Data Analysis/Visualization, and BERT Binary-classification for Taghche Dataset (Persian Book comments and reviews)
This file contains the common list of Farsi/Persian Stopwords.
Taghche dataset (an online platform and app for reading Persian Ebooks) in CSV format with the below features:
*date (the date of book comments)
*comment (the review of the books by readers)
*bookname (name of the book)
*rate (rate the book from 0 to 5 - 0 means no rate)
*bookID (book Identification Number)
*like (Number of Likes by reader for each comment)
(You can find and download the original dataset from https://www.kaggle.com/saeedtqp/taaghche)
In this file, Taghche data is cleaned and preprocessed using HAZM Preprocessing Package (For Farsi language).
There are some data visualizations using matplotlib plotly visualization tool.
Some analysis regarding the comments length, unigram and bi-grams features in the comments,the comments rating and the number of likes for each comment has done in this file.
Also, the most frequent words in comments is shown via Persian Word Cloud.

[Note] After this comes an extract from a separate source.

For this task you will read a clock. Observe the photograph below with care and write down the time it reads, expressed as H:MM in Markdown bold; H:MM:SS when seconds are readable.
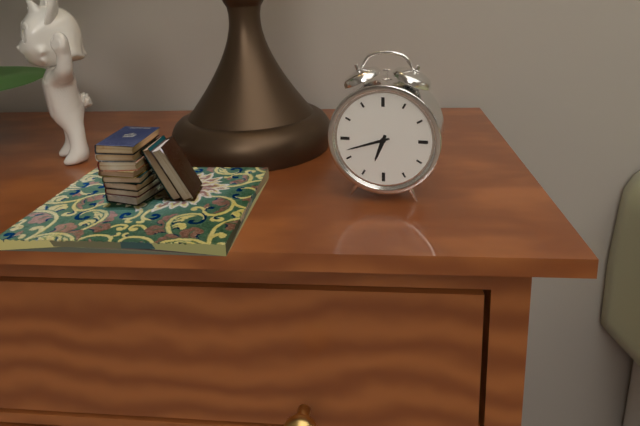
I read **6:42**
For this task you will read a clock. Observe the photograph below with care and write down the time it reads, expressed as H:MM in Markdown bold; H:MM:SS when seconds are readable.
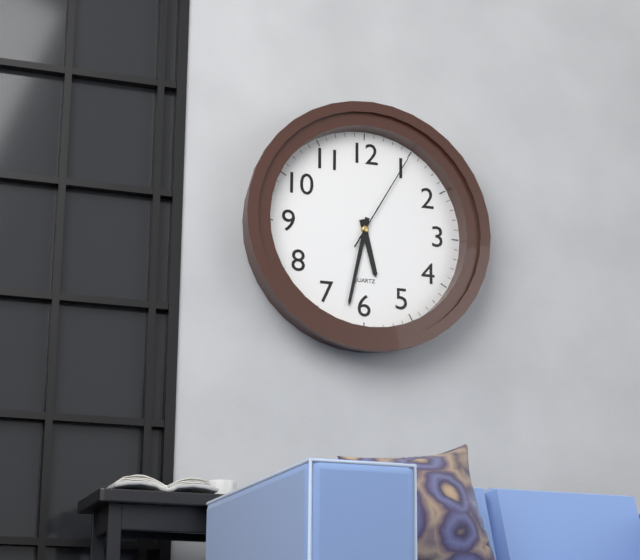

Using 'bert-base-multilingual-uncased' model with pytorch, the data is finetuned and classified. I did a binary classification as below:
Consider the comments' rate numbers 4 and 5 to the target/class 1, and the rate numbers less or equal to 3 as the class of 0.
The number of comments with the rate 5 were much more than the comments with other ratings, so I sampled a less comments of rate 5 to have a balanced data before converting it to a bi-class.